The word was a husky whisper against her lips before he captured them with his own.

She couldn’t stop herself from responding to his kiss any more than she could stop her heart from pounding or her body from yearning. His tongue traced over the seam of her lips, and they parted willingly, eagerly.

It seemed to her that they’d grown too far apart to fit together easily. The moment he slipped his arms around her and drew her against him, she knew she’d been wrong.

Cam had always been a fabulous kisser. When they’d first started dating, back in the early days of their relationship when they hadn’t gone any further than kissing, he would hold her and kiss her forever. This kiss reminded her of that—as if it would go on forever, as if he could be content to just kiss her forever.

Ashley wasn’t feeling content. She pressed against him, wanting to be closer, wanting more.

His hands slid up her back, his fingers tangled in her hair, and he drew her head back. His mouth trailed from hers to trace along her jaw, down her throat. His tongue stroked, his teeth scraped, his lips soothed.

He shifted, drew her nearer, so that she was nestled intimately between his legs, so that she could tell he wanted her as much as she wanted him. Desire—hot and reckless—churned in her veins, rushed through her body, making her feel as if she was seventeen years old again.
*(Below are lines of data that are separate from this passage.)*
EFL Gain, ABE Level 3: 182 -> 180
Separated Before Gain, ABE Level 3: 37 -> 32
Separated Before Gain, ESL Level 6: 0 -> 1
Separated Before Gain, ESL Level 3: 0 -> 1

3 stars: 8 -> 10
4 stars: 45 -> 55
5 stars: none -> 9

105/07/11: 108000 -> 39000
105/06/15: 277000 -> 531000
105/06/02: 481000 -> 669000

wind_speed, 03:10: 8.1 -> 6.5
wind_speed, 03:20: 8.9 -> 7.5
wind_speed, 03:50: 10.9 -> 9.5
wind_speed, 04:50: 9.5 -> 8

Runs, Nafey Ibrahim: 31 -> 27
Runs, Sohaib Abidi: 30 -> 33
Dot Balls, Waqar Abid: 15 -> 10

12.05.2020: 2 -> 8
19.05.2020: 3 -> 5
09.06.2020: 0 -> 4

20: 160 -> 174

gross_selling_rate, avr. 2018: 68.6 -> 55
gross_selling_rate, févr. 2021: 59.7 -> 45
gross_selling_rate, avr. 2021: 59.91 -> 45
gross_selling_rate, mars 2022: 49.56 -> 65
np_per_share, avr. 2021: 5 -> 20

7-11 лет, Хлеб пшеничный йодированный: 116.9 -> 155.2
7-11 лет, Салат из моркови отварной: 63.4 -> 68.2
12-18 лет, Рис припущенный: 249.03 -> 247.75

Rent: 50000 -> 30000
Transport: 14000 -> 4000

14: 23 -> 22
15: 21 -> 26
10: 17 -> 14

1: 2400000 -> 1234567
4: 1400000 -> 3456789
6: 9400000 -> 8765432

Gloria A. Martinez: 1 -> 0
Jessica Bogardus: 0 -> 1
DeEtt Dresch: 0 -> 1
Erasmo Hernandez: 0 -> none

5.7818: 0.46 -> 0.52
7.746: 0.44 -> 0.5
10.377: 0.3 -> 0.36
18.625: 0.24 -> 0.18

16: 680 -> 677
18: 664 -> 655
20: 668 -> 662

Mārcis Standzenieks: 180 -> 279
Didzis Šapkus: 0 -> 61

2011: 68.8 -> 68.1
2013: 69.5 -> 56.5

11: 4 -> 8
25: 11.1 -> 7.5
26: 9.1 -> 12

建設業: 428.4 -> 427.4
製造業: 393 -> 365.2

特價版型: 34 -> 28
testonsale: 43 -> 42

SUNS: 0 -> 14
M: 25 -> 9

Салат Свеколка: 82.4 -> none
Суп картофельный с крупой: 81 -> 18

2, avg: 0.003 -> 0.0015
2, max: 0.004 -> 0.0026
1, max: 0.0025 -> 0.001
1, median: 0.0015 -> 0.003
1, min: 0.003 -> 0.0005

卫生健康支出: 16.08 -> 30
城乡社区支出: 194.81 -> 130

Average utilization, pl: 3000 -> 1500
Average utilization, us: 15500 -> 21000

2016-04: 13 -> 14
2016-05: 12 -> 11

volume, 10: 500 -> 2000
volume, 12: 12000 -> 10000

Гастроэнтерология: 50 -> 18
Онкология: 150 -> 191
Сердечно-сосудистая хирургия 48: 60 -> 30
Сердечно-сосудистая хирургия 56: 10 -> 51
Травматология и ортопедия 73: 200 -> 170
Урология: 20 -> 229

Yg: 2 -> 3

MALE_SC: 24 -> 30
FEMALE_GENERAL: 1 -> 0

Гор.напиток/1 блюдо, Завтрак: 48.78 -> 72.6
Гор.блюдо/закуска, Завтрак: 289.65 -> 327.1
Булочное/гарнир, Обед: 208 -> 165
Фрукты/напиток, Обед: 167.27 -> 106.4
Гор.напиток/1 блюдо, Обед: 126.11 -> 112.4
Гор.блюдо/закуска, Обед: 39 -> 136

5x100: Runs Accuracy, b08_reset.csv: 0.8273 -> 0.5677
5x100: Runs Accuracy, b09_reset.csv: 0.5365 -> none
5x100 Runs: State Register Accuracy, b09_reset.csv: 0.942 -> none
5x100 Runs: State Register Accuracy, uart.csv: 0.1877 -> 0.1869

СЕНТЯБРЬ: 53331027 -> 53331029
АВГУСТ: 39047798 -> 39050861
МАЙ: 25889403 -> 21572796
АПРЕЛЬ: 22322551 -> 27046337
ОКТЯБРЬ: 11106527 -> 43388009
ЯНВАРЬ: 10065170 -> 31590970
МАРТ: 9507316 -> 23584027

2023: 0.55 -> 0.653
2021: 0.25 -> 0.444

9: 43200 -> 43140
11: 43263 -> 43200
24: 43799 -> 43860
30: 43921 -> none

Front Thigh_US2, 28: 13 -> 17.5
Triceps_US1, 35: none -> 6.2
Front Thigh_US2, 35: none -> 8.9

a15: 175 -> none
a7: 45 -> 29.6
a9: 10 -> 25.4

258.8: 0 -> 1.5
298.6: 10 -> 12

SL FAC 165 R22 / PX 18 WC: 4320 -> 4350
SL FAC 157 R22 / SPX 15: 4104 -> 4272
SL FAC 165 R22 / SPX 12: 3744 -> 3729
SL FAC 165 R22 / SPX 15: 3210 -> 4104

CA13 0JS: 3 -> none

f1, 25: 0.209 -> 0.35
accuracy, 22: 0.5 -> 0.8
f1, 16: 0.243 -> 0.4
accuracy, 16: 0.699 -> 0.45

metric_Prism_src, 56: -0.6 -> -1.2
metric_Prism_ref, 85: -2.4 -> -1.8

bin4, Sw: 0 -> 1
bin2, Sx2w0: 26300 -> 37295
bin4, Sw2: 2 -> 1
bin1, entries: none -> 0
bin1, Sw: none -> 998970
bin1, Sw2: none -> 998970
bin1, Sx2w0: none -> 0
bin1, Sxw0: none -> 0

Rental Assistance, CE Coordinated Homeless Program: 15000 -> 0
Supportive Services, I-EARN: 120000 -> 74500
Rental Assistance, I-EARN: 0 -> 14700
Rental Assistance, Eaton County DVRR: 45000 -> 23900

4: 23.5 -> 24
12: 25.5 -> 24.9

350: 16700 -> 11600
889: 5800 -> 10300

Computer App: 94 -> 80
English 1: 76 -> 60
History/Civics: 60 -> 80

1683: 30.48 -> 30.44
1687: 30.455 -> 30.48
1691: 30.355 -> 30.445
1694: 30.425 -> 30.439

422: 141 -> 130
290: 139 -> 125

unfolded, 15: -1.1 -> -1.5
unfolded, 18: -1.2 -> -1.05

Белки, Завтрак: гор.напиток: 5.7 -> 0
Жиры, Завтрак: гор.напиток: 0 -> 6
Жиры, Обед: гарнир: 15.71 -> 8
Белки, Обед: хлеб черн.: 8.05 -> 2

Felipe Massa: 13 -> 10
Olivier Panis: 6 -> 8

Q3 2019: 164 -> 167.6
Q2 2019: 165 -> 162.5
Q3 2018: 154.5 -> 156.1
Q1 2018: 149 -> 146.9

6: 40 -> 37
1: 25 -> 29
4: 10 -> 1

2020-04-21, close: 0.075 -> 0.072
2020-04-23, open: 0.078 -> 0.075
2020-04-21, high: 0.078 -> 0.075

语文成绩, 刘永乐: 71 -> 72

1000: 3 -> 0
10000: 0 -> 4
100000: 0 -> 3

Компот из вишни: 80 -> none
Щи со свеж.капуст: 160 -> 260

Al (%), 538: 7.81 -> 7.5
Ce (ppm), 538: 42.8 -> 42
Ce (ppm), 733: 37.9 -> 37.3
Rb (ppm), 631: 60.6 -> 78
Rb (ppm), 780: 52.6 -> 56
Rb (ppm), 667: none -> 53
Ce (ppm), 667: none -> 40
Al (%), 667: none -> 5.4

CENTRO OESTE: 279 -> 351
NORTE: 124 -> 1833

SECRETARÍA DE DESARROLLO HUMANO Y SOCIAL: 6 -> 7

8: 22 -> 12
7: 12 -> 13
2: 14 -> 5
Of course, her teenage heart had been filled with more love than lust, and though she’d given herself to him willingly, even eagerly, she’d been unprepared for the complete and total heartbreak that was all he’d left her with when he went away.

A heartbreak that, at the time, she didn’t ever think she would recover from. A heartbreak that she’d felt even deeper and sharper than the pain caused by Trevor’s betrayal.

She’d loved Cam once and he’d trampled all over her emotions. She wouldn’t let him do it again. She didn’t want to feel anything for the man who’d broken her fragile heart so many years before.

But as she kissed him back, she couldn’t deny that she was feeling something, though she didn’t know how to define what that something was.

Attraction? Undoubtedly. Cam Turcotte had been a teenage heartthrob, and the years had added to rather than detracted from his appeal.

Lust? No doubt a healthy dose of that had been thrown into the mix. And maybe that wasn’t surprising, considering that she was a twenty-nine-year-old woman who hadn’t been on a date since the end of her engagement.

She’d had offers. When she’d gone out with Paige and Megan or friends from work, she’d been approached by men who expressed an interest. But she hadn’t even been tempted. In fact, she hadn’t felt anything but numb for so long she didn’t know what to think about the feelings that were spiraling through her now.

When would she ever learn?

Obviously the trauma of slicing open her hand had affected her brain. It was the only explanation for letting him kiss her, for letting the kiss go as far as it did.

He’d caught her in a moment of weakness, but she was drawing the line, right here and right now. She would not get caught up in the seductive magnetism of Cam Turcotte. Not again.

She had to end this now—that would be the smart thing to do. But it felt so good to be held and kissed and … cherished.

Except that he didn’t cherish her. He never had. Because if he’d truly treasured her and what they had together, he wouldn’t have walked away so easily.

Which was why, this time, she had to be the one to walk.

She tore her mouth from his and pushed against his chest.